However, as a partner with It’s On Us and a person who has taken their pledge, I feel obliged to approach a touchy issue this week, where the public conversation has intersected with the sports world on the point of sexual assault. As you can see, this happens to be a time period where we are showcasing our partnership with It’s On Us—the Clips Nation logo has been temporarily replaced with a hybrid. The combination of these factors, and the Clippers players’ responses, would make idleness irresponsible and hypocritical.
The It’s On Us pledge states the following:
I think that not discussing this issue, especially during this week, would be a failure to meet the last portion of the pledge that I signed: to create an environment in which sexual assault is unacceptable.
In the past week or so, issues regarding respecting women and sexual assault have dominated the public conversation, from social media to traditional news. In many cases, the sports locker room has been used as an example of a setting in which degrading, objectifying, and even assaulting women is acceptable or normalized, as phrases like “men being men” are thrown around.
I do not think it would surprise any sports fan to learn that crude language is sometimes used in sports locker rooms, especially referring to women. This culture is something that I hope organizations and individuals continue to discourage. However, there is a fine line between crude and demeaning language that objectifies women and remarks that casually normalize sexual assault and even assert that it is excusable for celebrities.
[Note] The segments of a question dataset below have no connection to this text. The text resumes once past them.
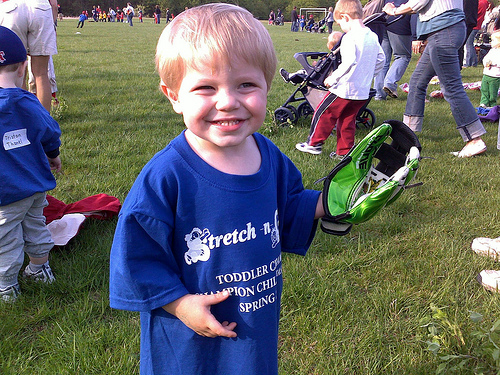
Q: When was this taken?
A: Day time.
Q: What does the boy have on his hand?
A: Baseball glove.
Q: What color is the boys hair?
A: Blonde.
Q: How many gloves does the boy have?
A: One.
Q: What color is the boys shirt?
A: Blue.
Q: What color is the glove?
A: Green.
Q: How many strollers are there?
A: One.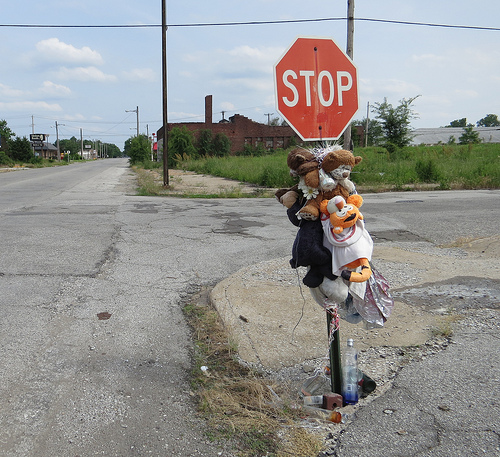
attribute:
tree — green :
[380, 86, 417, 162]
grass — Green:
[186, 141, 499, 191]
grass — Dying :
[182, 303, 287, 438]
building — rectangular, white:
[379, 124, 497, 146]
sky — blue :
[386, 48, 453, 87]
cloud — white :
[18, 37, 96, 67]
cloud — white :
[37, 61, 114, 83]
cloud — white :
[200, 39, 264, 81]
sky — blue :
[11, 4, 271, 97]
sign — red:
[258, 25, 370, 150]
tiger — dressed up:
[316, 192, 376, 288]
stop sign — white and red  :
[264, 39, 355, 145]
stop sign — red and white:
[269, 32, 362, 401]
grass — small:
[197, 118, 274, 195]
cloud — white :
[16, 38, 107, 74]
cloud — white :
[5, 37, 101, 72]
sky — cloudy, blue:
[2, 2, 482, 155]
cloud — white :
[10, 37, 107, 67]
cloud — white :
[14, 34, 104, 71]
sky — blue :
[1, 1, 484, 138]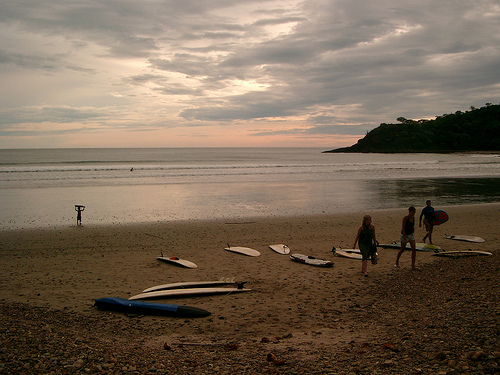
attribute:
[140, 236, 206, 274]
surfboard — white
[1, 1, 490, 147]
sky — cloudy, light red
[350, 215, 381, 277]
man — walking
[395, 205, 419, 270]
woman — walking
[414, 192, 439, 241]
person — walking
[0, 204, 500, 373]
sand — brown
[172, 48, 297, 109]
clouds — white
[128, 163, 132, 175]
person — surfing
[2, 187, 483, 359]
sand — wet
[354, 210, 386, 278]
person — walking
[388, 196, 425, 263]
person — walking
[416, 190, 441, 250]
person — walking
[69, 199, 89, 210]
board — overhead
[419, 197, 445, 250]
man — walking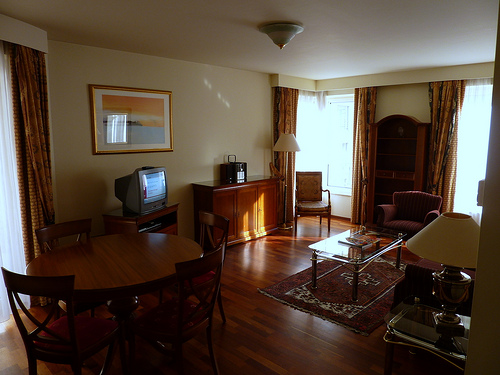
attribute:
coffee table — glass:
[306, 223, 407, 298]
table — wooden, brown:
[26, 239, 211, 299]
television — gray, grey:
[117, 168, 168, 206]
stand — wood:
[108, 208, 175, 234]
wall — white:
[44, 40, 282, 251]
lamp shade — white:
[275, 133, 301, 153]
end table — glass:
[385, 296, 471, 371]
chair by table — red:
[139, 252, 220, 367]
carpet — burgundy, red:
[263, 252, 418, 338]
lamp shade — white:
[406, 212, 480, 268]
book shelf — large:
[367, 114, 425, 227]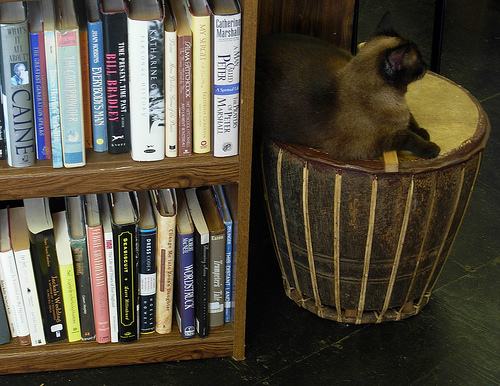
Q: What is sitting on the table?
A: Cat.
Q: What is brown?
A: Bookcase.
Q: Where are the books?
A: On the shelves.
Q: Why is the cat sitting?
A: Resting.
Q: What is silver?
A: CAINE the book.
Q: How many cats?
A: One.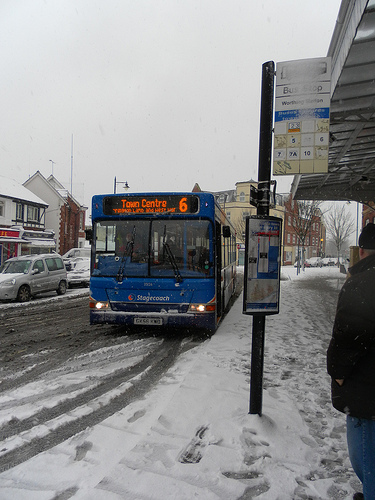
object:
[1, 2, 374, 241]
sky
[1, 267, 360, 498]
snow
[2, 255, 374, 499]
ground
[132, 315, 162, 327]
license plate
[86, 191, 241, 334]
bus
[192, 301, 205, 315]
headlights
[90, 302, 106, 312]
headlights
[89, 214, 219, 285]
windshield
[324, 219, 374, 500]
person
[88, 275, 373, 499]
sidewalk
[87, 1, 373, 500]
stop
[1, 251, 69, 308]
vehicles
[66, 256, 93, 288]
vehicles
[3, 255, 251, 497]
road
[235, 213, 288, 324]
sign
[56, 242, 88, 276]
suv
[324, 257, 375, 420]
jacket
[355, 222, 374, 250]
hat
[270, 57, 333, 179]
sign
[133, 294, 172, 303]
logo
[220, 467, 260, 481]
footprint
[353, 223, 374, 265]
head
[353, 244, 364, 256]
ear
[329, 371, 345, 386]
hand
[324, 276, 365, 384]
arm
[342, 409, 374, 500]
pants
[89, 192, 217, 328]
front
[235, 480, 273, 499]
footprint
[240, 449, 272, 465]
footprint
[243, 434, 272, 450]
footprint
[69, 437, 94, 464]
footprint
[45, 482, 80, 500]
footprint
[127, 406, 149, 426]
footprint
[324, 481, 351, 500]
footprint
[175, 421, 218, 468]
tracks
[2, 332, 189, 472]
tracks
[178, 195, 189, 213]
number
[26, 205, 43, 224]
windows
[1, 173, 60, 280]
building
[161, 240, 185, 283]
wipers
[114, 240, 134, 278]
wipers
While our goal as fathers, sons, brothers, and human beings should be to treat women with respect in all arenas, there is a special and more urgent need to denounce this normalization of sexual assault. When this need became apparent, several members of the Los Angeles Clippers stepped up. Dan Woike of the Orange County Register wrote about this earlier today, sharing the following words from Clippers players and Doc Rivers:
“I’ve been in a lot of locker rooms and been on a lot of busses and been mic’d up a lot,” Griffin said. “I’ve never heard those types of things said. To just attribute it to locker room talk, it kind of gives guys who spend a lot of time in locker rooms a bad name.”
[...]
“They’re bad comments. They’re demeaning to women. I have a daughter,” Rivers said. “When people throw out that (term) ‘locker room talk,’ there’s nobody talking like that in the locker room. Is there swearing in the locker room? Every other word. But, there’s nobody demeaning people. There are players in our locker room with sisters, wives and daughters. There’s not that type of talk in anyone’s locker room. That bothered me when I heard it, but what bothered me more was the original tape. I didn’t need the other thing to bother me.
“It’s what we’re in right now, talking about that instead of policy and education. That’s the biggest crime.”
Jamal Crawford simply tweeted “Locker room?” in response to the controversy.
Locker room?
— Jamal Crawford (@JCrossover) October 10, 2016
A video on SBNation’s Facebook page shows Clippers point guard Chris Paul saying, “Our locker room’s not like that...”, along with multiple other professional athletes echoing the same sentiment.
It’s good of the Clippers to come out and dispel the narrative that “locker room talk” does not endorse sexual assault. It’s important for athletes in different sports to continue to come out and spread that message.
But it’s also important for all of us to realize that even if this kind of dialogue was normal in locker rooms, it still shouldn’t be acceptable. If “men being men” means “men committing sexual assault”, then being a man needs to mean something different.
It’s on us to take the steps outlined in the It’s On Us pledge. This issue isn’t political, and regardless of your politics or your preferred candidate, I encourage you to join me in taking the pledge by clicking this link.
In any setting in which sexual assault or degrading language towards women is still seen as acceptable, the solution cannot come solely from the top down. The cultural change must start on an individual level, which means really thinking carefully about how we think about women, how we talk about women, and how we treat women.
This is why at Clips Nation we will continue to moderate our comment sections in a way that complies with our values of inclusion and respect. In order to make the valued female members of our community comfortable, we will continue to delete comments and ban users when we encounter the kind of language that degrades or objectifies women.
Additionally, I encourage all of us to join the Clippers in reflecting on our thoughts, words, and actions in the other areas of our lives. This is how we can individually effect positive change for the women in our lives and begin to change the narrative on “locker room talk” and “men being men”.